[Saved entries]
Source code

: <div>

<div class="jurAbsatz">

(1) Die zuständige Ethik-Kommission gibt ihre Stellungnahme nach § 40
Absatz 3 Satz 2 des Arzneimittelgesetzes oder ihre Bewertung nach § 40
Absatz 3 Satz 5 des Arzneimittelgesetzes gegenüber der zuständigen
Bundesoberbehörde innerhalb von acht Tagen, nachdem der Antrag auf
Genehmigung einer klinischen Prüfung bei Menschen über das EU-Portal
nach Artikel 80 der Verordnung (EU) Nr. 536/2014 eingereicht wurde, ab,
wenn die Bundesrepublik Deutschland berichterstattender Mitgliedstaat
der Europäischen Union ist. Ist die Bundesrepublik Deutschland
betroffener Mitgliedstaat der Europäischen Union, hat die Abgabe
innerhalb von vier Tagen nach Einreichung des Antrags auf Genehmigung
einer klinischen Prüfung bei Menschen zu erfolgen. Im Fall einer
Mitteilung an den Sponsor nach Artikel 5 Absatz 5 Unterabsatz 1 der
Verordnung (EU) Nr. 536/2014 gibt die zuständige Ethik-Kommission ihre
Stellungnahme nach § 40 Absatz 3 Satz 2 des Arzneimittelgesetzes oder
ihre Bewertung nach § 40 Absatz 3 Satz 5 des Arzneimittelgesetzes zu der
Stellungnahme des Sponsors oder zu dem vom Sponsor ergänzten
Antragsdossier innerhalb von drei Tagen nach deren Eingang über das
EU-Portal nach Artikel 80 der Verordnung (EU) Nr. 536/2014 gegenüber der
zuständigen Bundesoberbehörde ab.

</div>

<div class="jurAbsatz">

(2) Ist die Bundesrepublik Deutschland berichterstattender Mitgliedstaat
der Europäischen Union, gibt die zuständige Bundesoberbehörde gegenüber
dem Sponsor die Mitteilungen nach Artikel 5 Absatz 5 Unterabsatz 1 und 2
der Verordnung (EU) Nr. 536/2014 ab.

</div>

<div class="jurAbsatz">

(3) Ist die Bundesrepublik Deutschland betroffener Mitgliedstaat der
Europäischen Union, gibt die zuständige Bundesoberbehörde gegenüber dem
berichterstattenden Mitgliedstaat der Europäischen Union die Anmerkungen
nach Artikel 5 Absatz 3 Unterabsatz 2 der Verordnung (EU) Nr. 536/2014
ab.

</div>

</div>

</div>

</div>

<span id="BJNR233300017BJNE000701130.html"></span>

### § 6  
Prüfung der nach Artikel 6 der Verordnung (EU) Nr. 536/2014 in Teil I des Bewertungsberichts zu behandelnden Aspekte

» Work to be completed
Show every line of the records above that contains the string "einer". Case counts.

» Written reply
Genehmigung einer klinischen Prüfung bei Menschen über das EU-Portal
einer klinischen Prüfung bei Menschen zu erfolgen. Im Fall einer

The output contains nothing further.